Lise Dominique, citoyenne de Schefferville

Lise Dominique a tenté de faire des démarches contre ce policier, mais elle a expliqué à la Commission qu’elle ne savait pas à qui s’adresser et qu’elle avait peur des représailles.

Par la suite, des témoignages anonymes ont été lus devant la Commission. Les auteurs ont également accusé ce policier d’avoir mal agi envers eux.

Lise Dominique et Conrad Gérald André témoignent à la Commission d'enquête sur les relations entre les Autochtones et certains services publics au Québec. Lise Dominique et Conrad Gérald André témoignent à la Commission d'enquête sur les relations entre les Autochtones et certains services publics au Québec. Photo : Radio-Canada

Autre cas de violence

Le conjoint de Lise Dominique, Conrad Gérald André, a raconté avoir été attaqué par cinq policiers de la Sûreté du Québec, alors qu'il n'acceptait pas ses conditions de remise en liberté, à la suite d’une arrestation.

L'homme de Kawawachikamach a dit aux policiers qu'il préférait aller s'acheter « une douze de bière et revenir en dormir prison ».

Des propos qui auraient été mal interprétés par les autorités qui auraient cru qu'il voulait s'acheter « un douze », donc une arme.

Ils m'ont rentré dans la cellule.

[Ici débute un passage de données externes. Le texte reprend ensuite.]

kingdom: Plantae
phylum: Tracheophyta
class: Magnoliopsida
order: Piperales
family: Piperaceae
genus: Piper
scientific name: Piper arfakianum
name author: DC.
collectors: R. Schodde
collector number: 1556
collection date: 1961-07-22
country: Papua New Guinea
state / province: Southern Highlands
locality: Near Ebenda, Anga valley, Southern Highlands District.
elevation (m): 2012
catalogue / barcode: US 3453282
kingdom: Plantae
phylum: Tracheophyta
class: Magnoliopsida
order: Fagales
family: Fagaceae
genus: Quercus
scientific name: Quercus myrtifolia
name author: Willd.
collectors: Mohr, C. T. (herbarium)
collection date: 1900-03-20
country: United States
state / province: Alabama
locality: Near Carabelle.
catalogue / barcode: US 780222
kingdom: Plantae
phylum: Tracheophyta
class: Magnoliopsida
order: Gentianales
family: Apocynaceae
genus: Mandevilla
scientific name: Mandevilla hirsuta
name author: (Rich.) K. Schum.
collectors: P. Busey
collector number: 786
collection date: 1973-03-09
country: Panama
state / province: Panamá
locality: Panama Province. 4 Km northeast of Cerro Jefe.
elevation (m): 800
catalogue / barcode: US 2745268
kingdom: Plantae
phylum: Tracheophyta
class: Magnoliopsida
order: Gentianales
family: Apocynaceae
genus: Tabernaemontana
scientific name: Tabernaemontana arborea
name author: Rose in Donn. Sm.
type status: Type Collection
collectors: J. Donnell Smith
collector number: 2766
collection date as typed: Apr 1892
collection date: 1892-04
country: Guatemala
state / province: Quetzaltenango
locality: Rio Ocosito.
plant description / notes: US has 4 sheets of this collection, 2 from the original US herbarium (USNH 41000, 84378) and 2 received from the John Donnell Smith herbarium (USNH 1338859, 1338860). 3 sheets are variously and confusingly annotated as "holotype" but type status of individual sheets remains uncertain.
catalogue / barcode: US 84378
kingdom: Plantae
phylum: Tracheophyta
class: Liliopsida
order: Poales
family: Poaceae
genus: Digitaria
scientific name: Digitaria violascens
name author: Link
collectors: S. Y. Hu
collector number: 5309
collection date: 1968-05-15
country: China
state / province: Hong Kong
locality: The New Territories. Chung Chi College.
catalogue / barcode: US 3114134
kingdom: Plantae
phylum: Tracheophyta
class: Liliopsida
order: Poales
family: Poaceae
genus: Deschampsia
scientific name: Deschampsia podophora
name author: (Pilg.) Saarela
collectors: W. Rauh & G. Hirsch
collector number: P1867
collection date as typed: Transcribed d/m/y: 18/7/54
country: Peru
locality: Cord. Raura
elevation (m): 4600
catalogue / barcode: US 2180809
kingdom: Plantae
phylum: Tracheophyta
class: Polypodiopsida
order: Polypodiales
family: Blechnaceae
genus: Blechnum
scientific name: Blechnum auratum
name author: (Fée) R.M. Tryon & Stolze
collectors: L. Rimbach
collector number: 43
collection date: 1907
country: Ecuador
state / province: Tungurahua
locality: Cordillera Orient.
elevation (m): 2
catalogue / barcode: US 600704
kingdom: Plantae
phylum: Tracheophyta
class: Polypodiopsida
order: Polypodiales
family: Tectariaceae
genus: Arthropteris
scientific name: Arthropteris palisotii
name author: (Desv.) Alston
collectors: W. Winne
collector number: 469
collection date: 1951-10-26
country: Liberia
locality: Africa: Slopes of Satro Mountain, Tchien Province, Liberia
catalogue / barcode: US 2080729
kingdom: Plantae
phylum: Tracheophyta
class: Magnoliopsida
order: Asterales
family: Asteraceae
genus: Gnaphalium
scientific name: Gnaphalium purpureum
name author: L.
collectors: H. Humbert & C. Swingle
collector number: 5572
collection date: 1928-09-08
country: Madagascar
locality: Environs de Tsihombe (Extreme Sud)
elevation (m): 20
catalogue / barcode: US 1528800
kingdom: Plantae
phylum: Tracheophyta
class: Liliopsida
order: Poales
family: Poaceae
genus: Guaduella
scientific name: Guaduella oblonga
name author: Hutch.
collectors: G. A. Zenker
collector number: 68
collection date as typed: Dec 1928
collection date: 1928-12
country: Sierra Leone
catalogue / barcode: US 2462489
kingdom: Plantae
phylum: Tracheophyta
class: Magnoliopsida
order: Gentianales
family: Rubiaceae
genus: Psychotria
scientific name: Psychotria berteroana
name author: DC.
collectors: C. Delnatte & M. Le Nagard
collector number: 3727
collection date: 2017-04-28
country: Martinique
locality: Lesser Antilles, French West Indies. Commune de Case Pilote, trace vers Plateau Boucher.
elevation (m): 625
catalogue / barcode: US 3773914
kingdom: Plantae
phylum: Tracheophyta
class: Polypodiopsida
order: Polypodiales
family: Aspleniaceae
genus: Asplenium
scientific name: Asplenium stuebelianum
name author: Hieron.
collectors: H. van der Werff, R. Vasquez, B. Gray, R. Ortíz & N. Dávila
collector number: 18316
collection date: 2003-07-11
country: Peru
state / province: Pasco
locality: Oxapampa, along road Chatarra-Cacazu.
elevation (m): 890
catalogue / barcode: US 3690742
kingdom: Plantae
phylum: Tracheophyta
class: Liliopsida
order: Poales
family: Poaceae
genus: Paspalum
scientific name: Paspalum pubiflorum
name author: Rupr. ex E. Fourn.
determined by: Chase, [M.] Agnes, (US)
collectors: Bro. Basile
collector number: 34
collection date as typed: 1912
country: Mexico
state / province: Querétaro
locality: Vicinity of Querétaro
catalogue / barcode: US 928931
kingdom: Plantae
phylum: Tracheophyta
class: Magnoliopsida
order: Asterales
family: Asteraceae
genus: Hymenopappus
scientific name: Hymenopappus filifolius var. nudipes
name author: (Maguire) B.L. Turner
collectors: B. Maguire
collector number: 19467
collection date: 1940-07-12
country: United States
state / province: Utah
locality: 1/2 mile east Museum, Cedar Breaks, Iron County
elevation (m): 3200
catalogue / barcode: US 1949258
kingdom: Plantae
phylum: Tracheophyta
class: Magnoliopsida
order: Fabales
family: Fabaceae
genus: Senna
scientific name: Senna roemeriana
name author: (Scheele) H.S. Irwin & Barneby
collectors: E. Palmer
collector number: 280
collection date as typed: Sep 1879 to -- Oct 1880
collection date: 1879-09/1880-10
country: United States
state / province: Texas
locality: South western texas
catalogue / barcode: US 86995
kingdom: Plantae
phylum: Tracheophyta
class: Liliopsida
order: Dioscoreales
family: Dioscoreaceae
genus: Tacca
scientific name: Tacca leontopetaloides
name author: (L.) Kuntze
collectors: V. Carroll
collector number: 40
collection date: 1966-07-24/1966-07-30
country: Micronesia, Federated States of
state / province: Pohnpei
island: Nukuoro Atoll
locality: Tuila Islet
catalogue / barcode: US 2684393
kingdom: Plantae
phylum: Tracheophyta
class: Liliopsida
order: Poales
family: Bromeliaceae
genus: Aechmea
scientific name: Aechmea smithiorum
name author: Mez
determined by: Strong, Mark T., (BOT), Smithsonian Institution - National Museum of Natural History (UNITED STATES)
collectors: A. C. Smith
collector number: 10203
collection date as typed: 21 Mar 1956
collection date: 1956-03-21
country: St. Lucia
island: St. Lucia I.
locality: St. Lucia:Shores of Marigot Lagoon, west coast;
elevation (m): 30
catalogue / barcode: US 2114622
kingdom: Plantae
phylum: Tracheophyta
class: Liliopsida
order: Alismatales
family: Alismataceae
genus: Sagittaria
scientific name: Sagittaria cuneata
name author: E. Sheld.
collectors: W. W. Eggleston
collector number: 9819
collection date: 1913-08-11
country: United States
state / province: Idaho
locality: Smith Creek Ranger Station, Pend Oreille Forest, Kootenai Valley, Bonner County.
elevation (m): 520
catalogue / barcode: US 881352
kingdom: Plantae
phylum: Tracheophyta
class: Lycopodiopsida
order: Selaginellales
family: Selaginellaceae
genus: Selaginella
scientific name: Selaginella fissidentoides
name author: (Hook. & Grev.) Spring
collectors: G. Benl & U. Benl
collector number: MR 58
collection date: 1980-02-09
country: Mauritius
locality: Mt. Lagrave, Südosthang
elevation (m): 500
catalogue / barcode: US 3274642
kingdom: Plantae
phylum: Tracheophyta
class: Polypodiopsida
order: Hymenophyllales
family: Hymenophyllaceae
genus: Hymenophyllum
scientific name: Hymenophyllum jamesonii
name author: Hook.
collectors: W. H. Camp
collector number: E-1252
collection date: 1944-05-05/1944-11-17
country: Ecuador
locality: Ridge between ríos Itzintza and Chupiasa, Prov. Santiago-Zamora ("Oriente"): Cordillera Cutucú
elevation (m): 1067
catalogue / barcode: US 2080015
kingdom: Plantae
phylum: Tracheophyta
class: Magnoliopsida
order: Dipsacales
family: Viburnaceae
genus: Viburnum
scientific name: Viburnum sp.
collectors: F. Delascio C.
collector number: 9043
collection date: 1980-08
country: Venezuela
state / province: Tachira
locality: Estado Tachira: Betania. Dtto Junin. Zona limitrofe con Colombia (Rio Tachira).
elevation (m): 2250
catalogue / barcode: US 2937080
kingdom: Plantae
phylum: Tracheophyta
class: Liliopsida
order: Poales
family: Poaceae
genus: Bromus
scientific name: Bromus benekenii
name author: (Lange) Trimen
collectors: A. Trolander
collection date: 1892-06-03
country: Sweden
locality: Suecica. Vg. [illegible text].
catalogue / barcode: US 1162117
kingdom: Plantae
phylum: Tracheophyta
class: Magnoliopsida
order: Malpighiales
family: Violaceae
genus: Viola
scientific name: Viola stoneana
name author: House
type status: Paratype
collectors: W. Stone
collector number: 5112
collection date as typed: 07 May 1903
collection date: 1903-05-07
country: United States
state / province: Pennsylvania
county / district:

J’ai essayé de me défendre, ce n’était pas pour les battre, c'était juste pour me défendre, rien de très agressif.

Conrad Gérald André, citoyen de Schefferville

Conrad Gérald pense qu'au moment de son arrestation, il avait déjà l'impression que les policiers le traitaient différemment parce qu'il était autochtone.

Il espère que son témoignage à la Commission fera changer les choses.